*Job item:*
For this exercise, output the entries below exactly from the line that holds "hfov_deg: 48.8" to the line that holds "focal_mm: 4.25", both ends included. No pictures belong in the copy.

*Material supplied:*
────

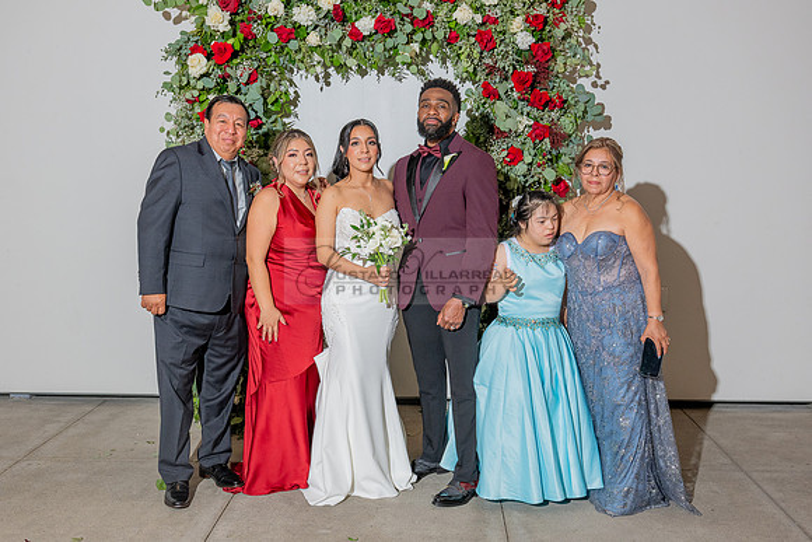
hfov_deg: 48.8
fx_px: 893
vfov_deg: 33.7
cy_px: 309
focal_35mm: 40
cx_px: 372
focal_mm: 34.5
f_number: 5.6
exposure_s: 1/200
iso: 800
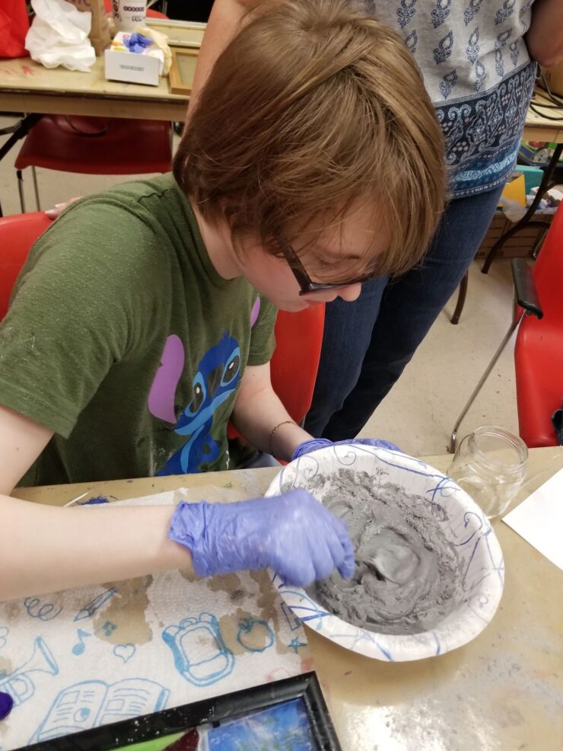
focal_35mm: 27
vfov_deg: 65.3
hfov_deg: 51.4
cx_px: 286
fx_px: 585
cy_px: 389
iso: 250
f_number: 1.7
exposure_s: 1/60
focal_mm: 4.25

────

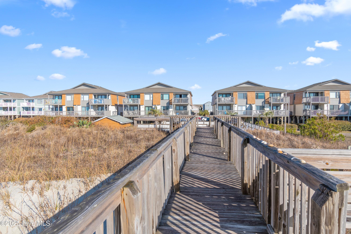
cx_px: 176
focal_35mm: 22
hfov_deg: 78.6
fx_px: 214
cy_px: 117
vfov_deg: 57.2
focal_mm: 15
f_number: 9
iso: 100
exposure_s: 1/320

────

*Result:*
hfov_deg: 48.8
fx_px: 893
vfov_deg: 33.7
cy_px: 309
focal_35mm: 40
cx_px: 372
focal_mm: 34.5
f_number: 5.6
exposure_s: 1/200
iso: 800
focal_35mm: 27
vfov_deg: 65.3
hfov_deg: 51.4
cx_px: 286
fx_px: 585
cy_px: 389
iso: 250
f_number: 1.7
exposure_s: 1/60
focal_mm: 4.25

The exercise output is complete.